Elinde çantası, üzerinde jilet gibi takım elbisesi ile Bağdat’ta bir okul çıkışı karşılaşsanız, ilk bakışta ondan şüphelenebilirdiniz. Gözlüklerinden giyimine ve yüz hatlarına kadar Avrupalı gibi görünen bu öğretmeni, öğretmenliği paravan olarak kullanan bir ajan zannetmeniz mümkündü çünkü. Zira o günlerde Ortadoğu’da çeşitli meslek adları altında cirit atan benzer profilde birçok Avrupalı casus vardı. Yine şöyle iki sandalye çekip onunla birazcık muhabbet etseniz, bütün şüpheleriniz yerini derin bir muhabbete bırakırdı muhakkak. Parlak bir zekâ, gülen bir yüz, tertemiz bir Arapça, İslâm üzerine derin bir birikim… Bu Şamlı beyefendinin ismi Muhammed Ali’ydi. Seneler sonra onun nur yüzlü bir pîr-i fâni iken televizyonda İslâm ahlâkını anlattığını görme imkânınız olsaydı, Bağdat’ta karşılaştığınız o genç adam olduğuna inanamazdınız muhtemelen. Seneler Muhammed Ali’yi çok değiştirse de yüzündeki samimi tebessüm kendini ele verirdi.
Dünya Muhammed Ali’nin bu samimi tebessümü ile ilk kez Şam’da tanışmıştı. Mısır’ın Tanta şehrinden Şam’a gelen bir ailenin mensubu olarak 12 Haziran 1909’da doğduğunda kendini ilmin kucağında buldu.

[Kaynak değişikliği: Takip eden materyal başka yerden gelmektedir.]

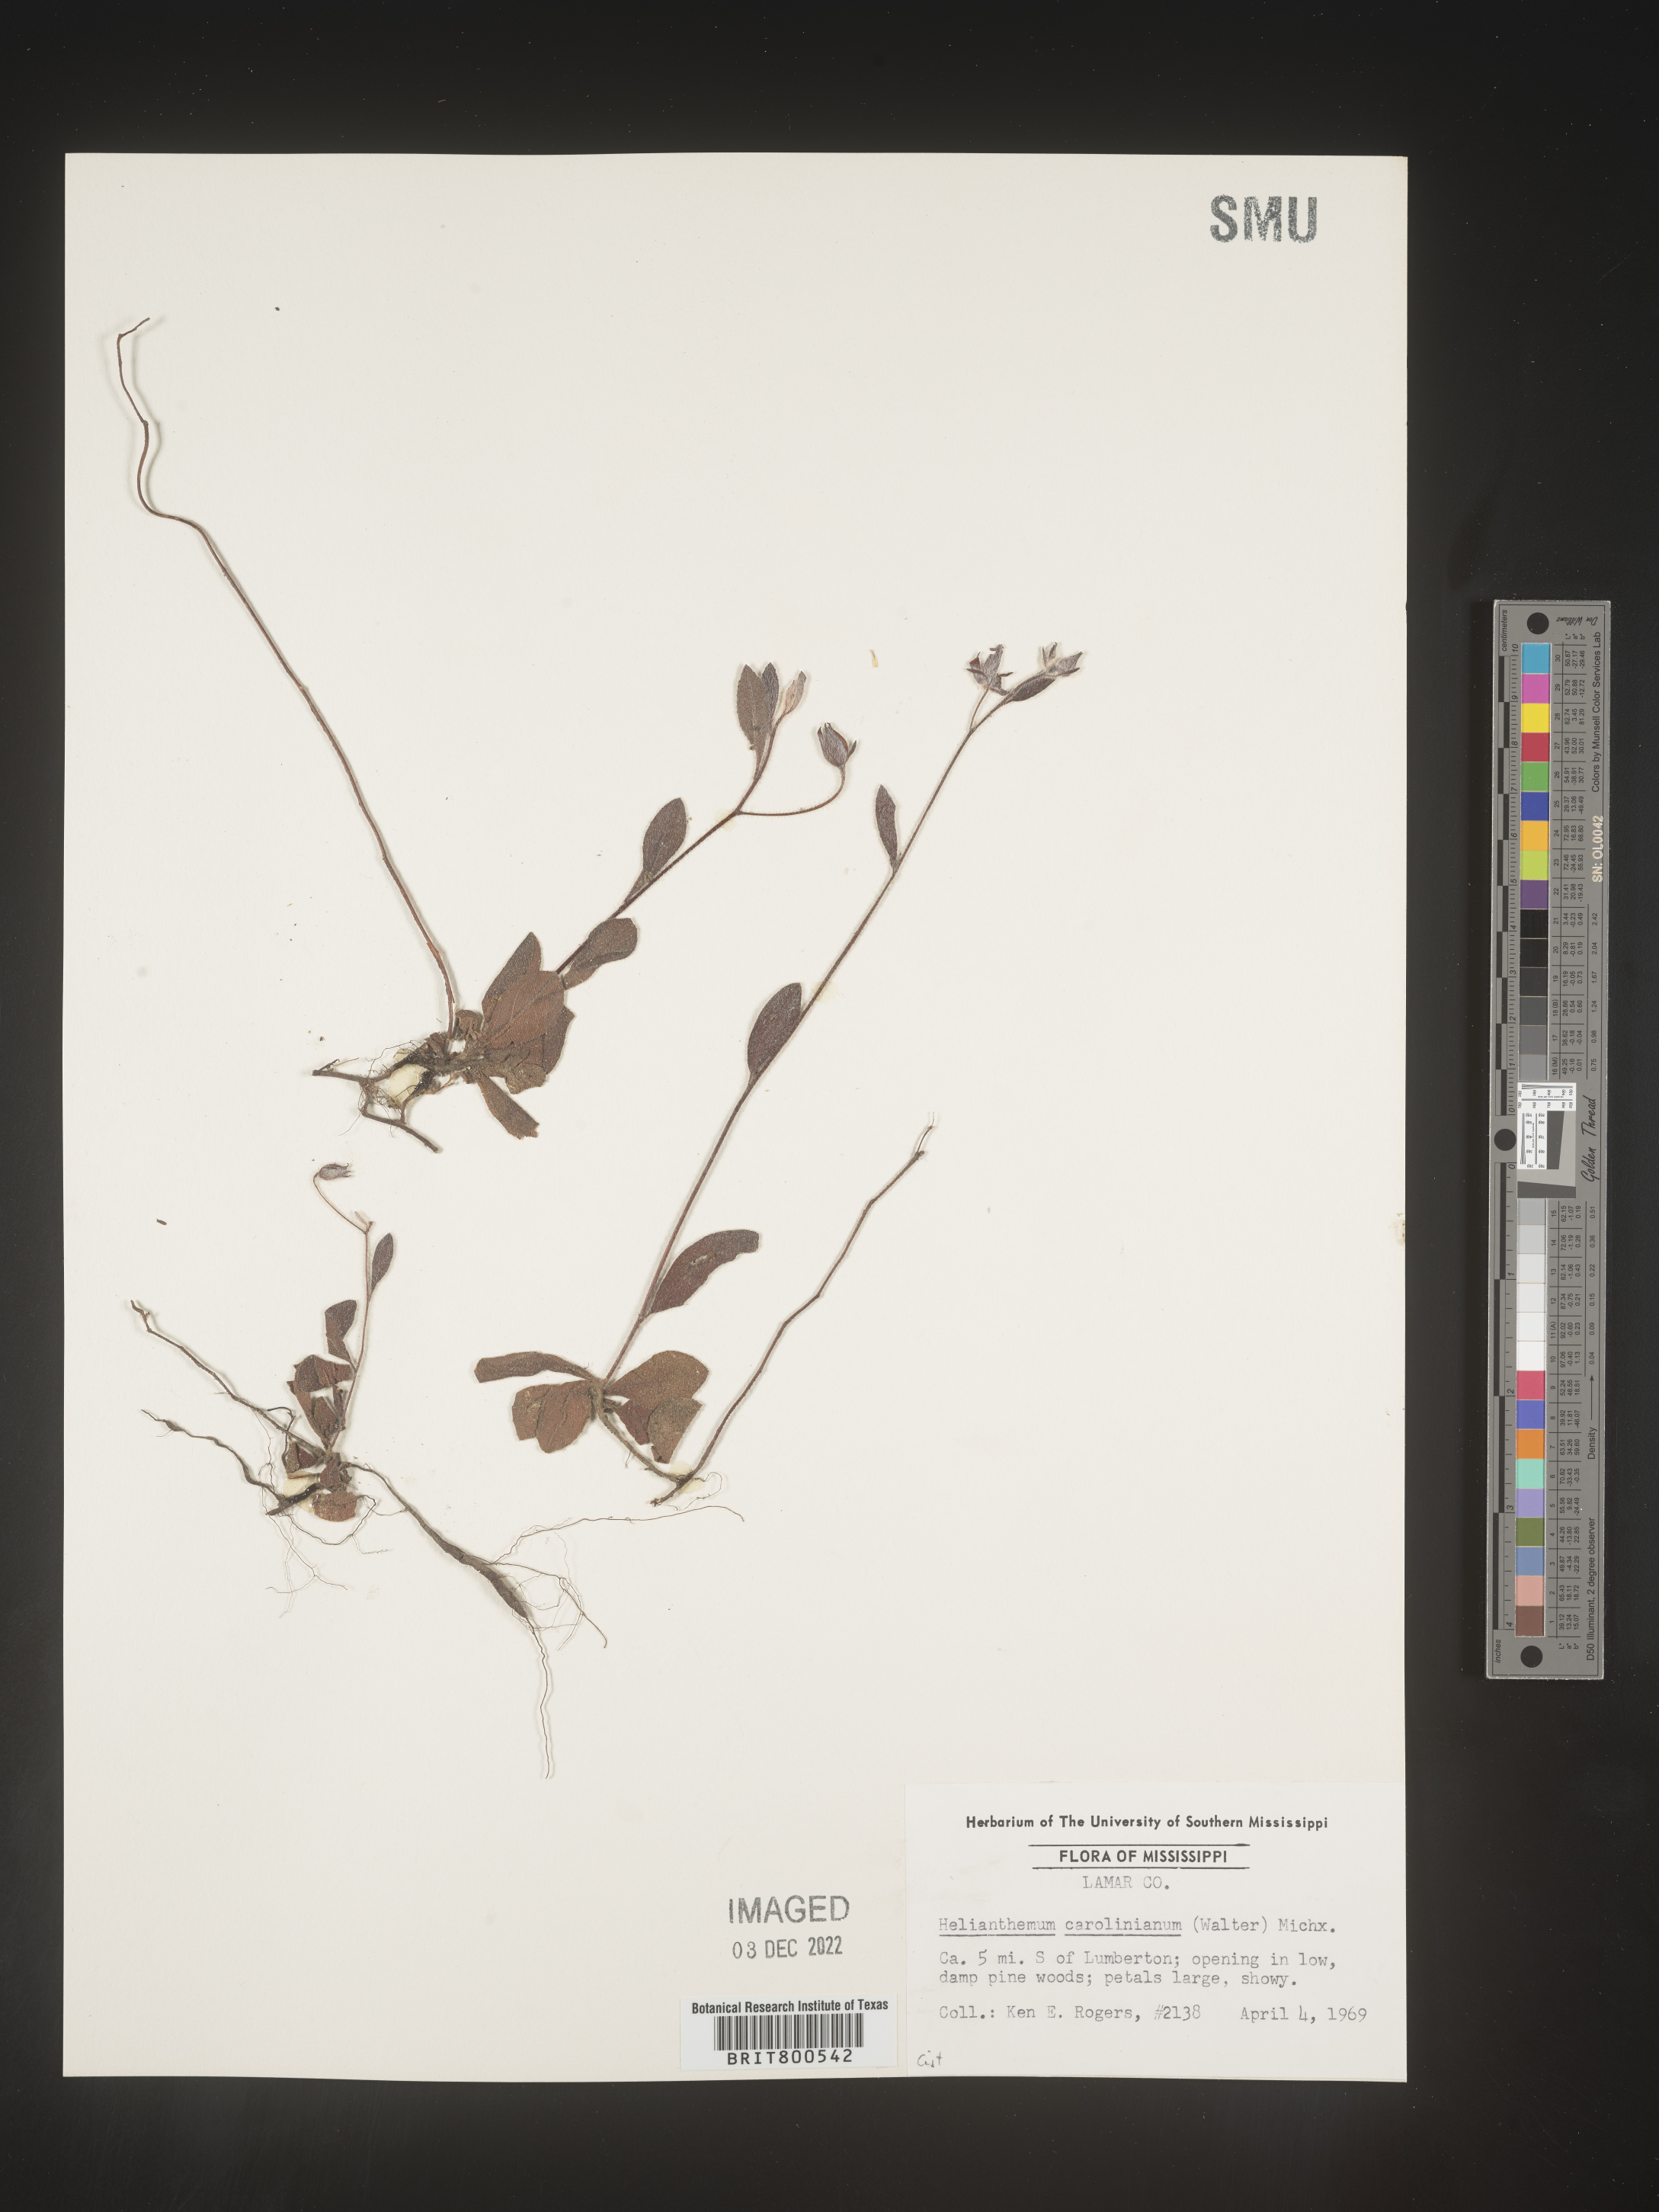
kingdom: Plantae
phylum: Tracheophyta
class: Magnoliopsida
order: Malvales
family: Cistaceae
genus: Crocanthemum
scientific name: Crocanthemum carolinianum
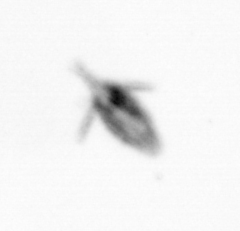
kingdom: Animalia
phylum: Arthropoda
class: Copepoda
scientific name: Copepoda
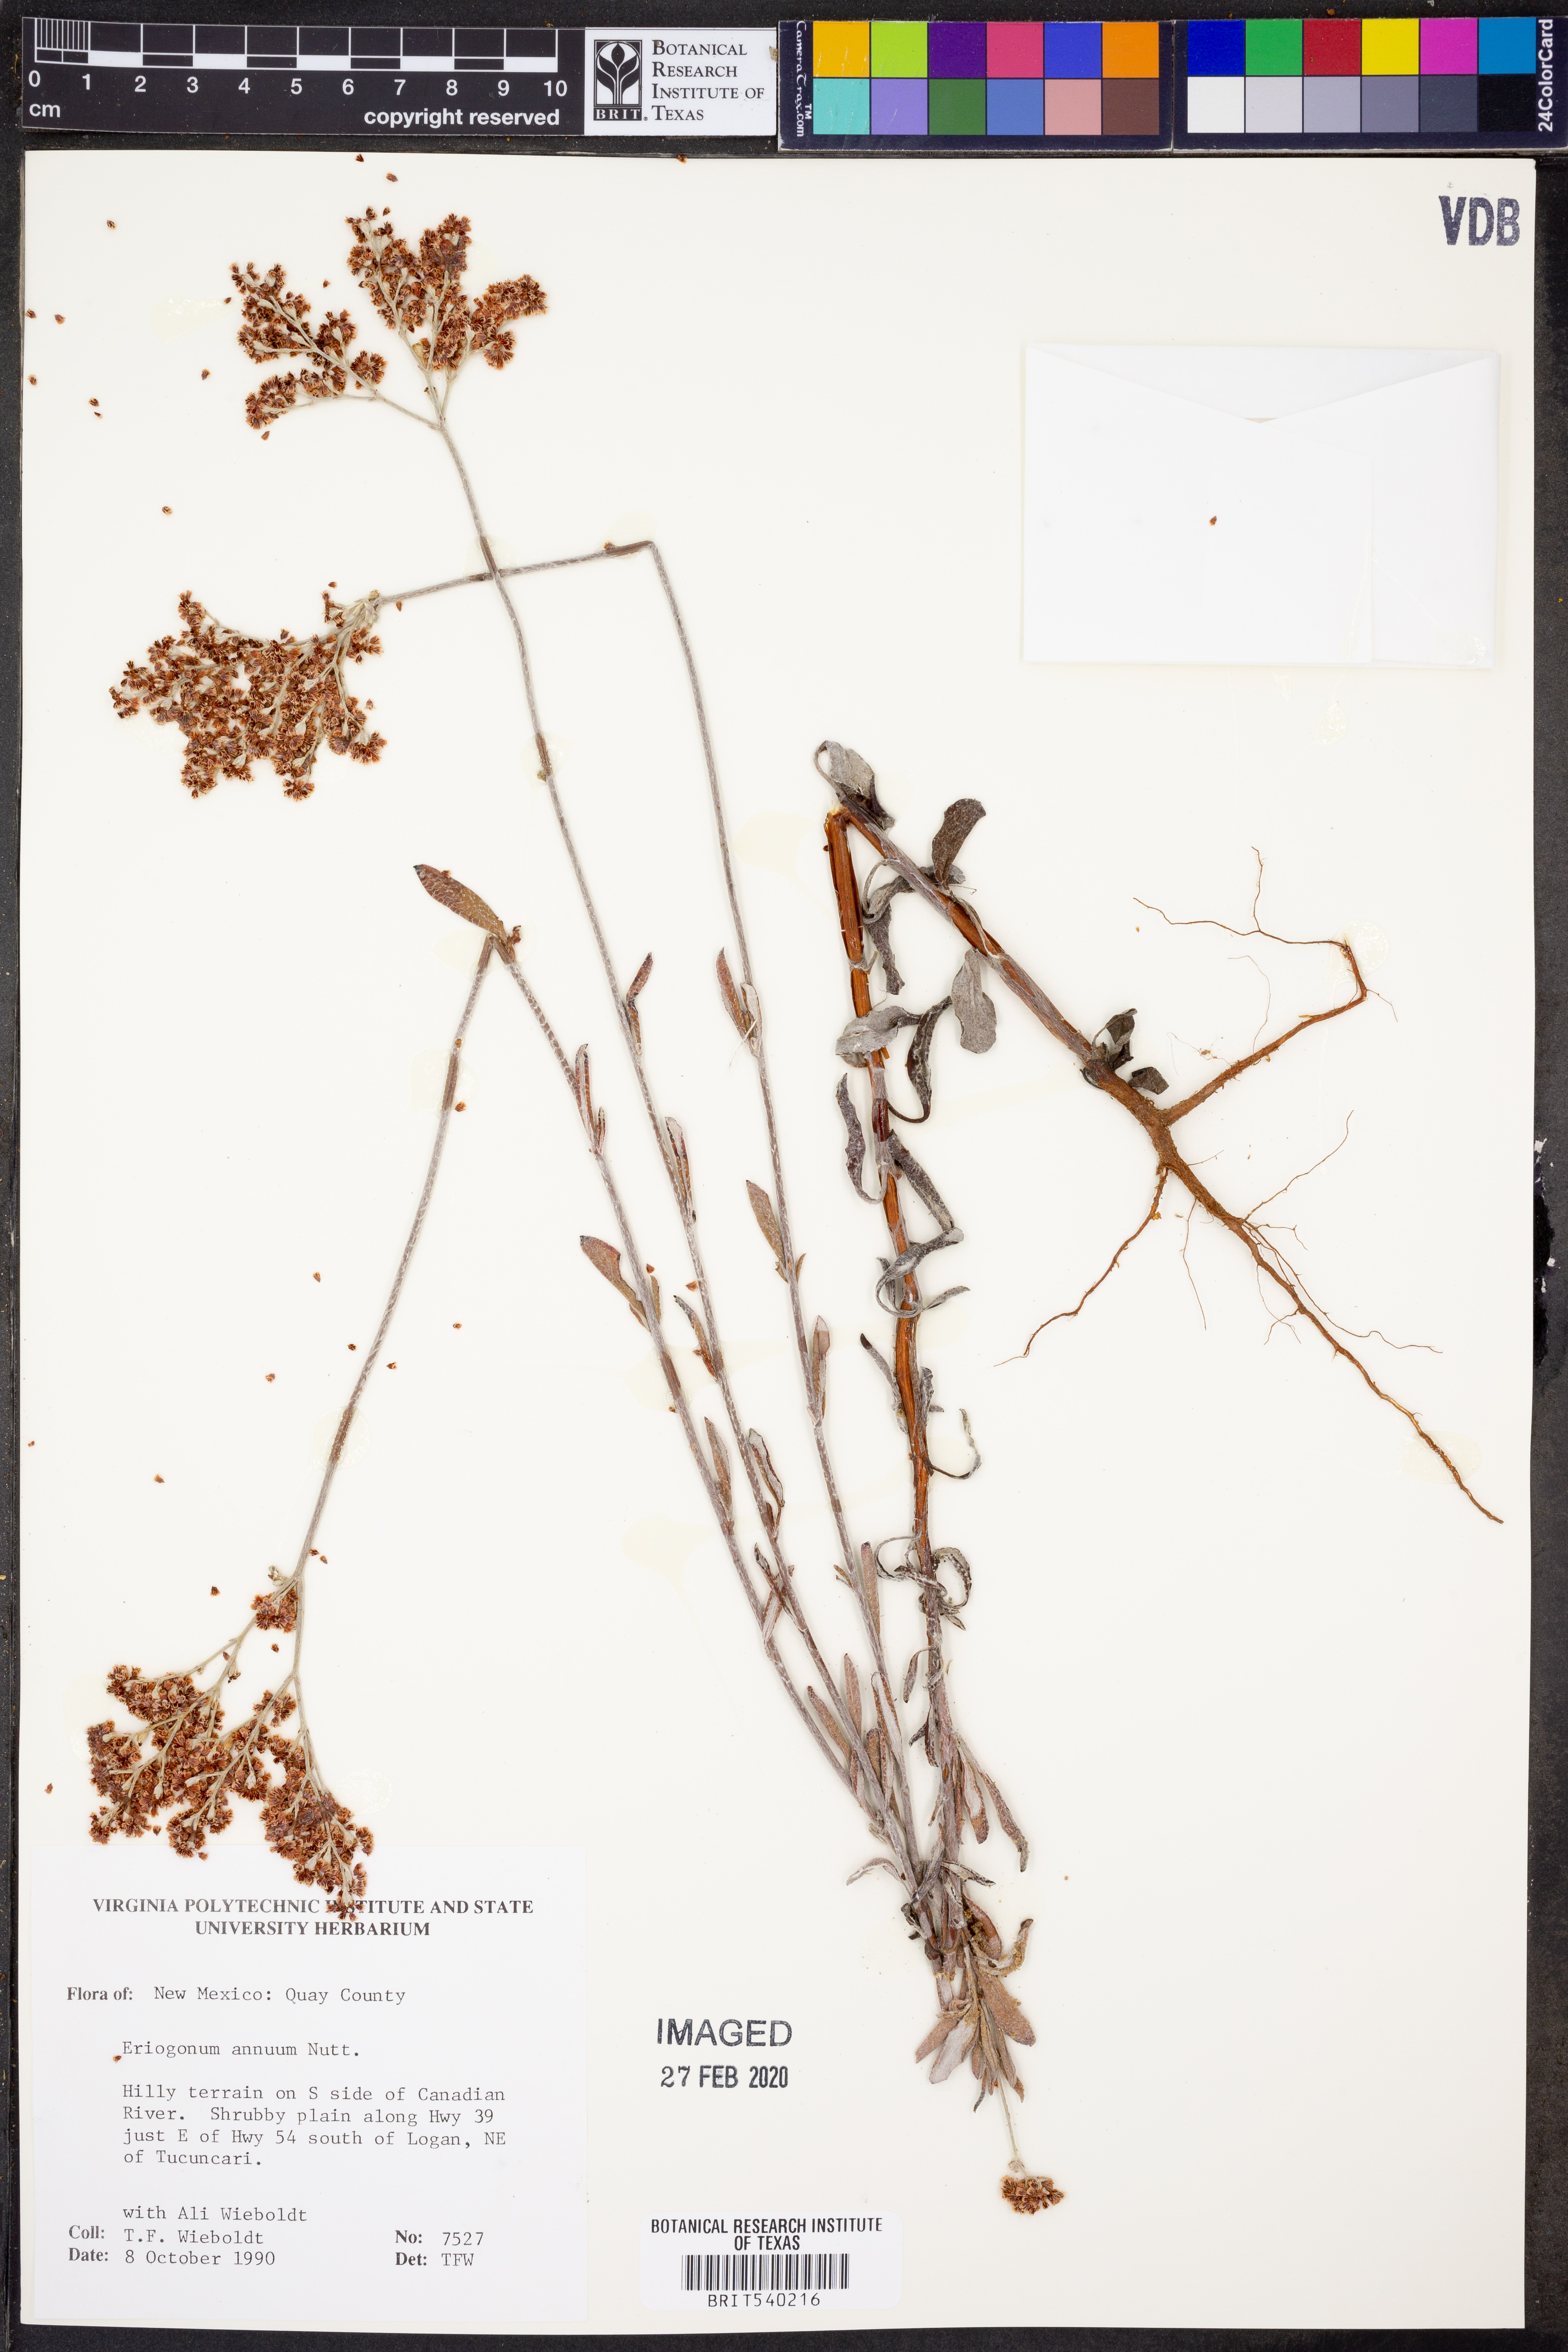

Osmanlı ordusunda imam olan dedesi Ahmed, 1838 yılında ayrıldığı Tanta’ya nispetle “Tantâvî” olarak biliniyordu. Dede Ahmed Tantâvî derin bir İslâmî birikime sahipti ve oğlu Mustafa’yı da kendisi gibi yetiştirmişti. Muhammed Ali’nin babası Mustafa Tantâvî, sonraları Şam’da “fetva eminliği” görevine kadar yükselecekti. Annesi Raife Hanım da meşhur ulema ailesi Hatîblerin kızıydı Küçük Muhammed, babasının ilim meclislerinde hizmet ediyor, misafirlere ikramda bulunuyor, bu arada söylenenlere kulak misafiri oluyordu. Çocukluğunun ilk yıllarını babasının rahle-i tedrisinde ve sürekli ilmin gündem olduğu bir ortamda geçiren Ali Tantâvî, resmî eğitimine babasının da öğretmenlik ve idarecilik yaptığı, halk arasında “ticaret lisesi” adıyla bilinen ve ilkokuldan itibaren öğrenci kabul eden İttihat ve Terakki Mektebi’nde başladı. Çalışkan ve parlak bir öğrenciydi. Okulu haricinde babasının ilim meclislerine de devam ediyordu.
Muhammed Ali ticaret lisesinde okurken dünya, tarihin gördüğü en kanlı savaşlardan birine doğru sürükleniyordu. O günlerde Suriye’de hüküm sürmekte olan Osmanlı da savaşa bigâne kalmamıştı. Silahlar sustuğunda, Orta doğu Osmanlı’nın elinden tamamen çıkacaktı. Savaşın gölgesinde eğitimine devam eden Ali Tantâvî, okulu kapanınca önce Sultâniyye okuluna, oradan Çakmakiyye medresesine, nihayet Suriye’nin en büyük liselerinden Mekteb-u Anbar’a geçti.
Suriye’de Osmanlı sonrası yönetim evvelâ İngilizlere geçmiş; idareyi bölgede kendilerinin lehine faaliyet gösteren Şerif Hüseyin’in oğlu Faysal’a bırakmışlardı. 1920 yılının başlarında resmen “kral” olan Faysal’ın Suriye hükümranlığı çok kısa sürecekti. Fransızlar İtalya’nın San Remo şehrinde gerçekleştirilen konferansta alınan kararlar doğrultusunda Suriye’yi ele geçirmek için kolları sıvamıştı. Her ne kadar Araplar bu işgale direnseler de Ali Tantâvî’nin hatıratında değindiği şekilde “Suriye için bir dönüm noktası olan” Meyselûn Savaşı’nda (24 Temmuz 1920) Fransızlar galip geldi. Kral Faysal yönetimden uzaklaştırıldı ve Suriye Fransız mandası altına girdi. Manda yönetimi, Muhammed Ali’nin hayatında derin izler bırakacaktı.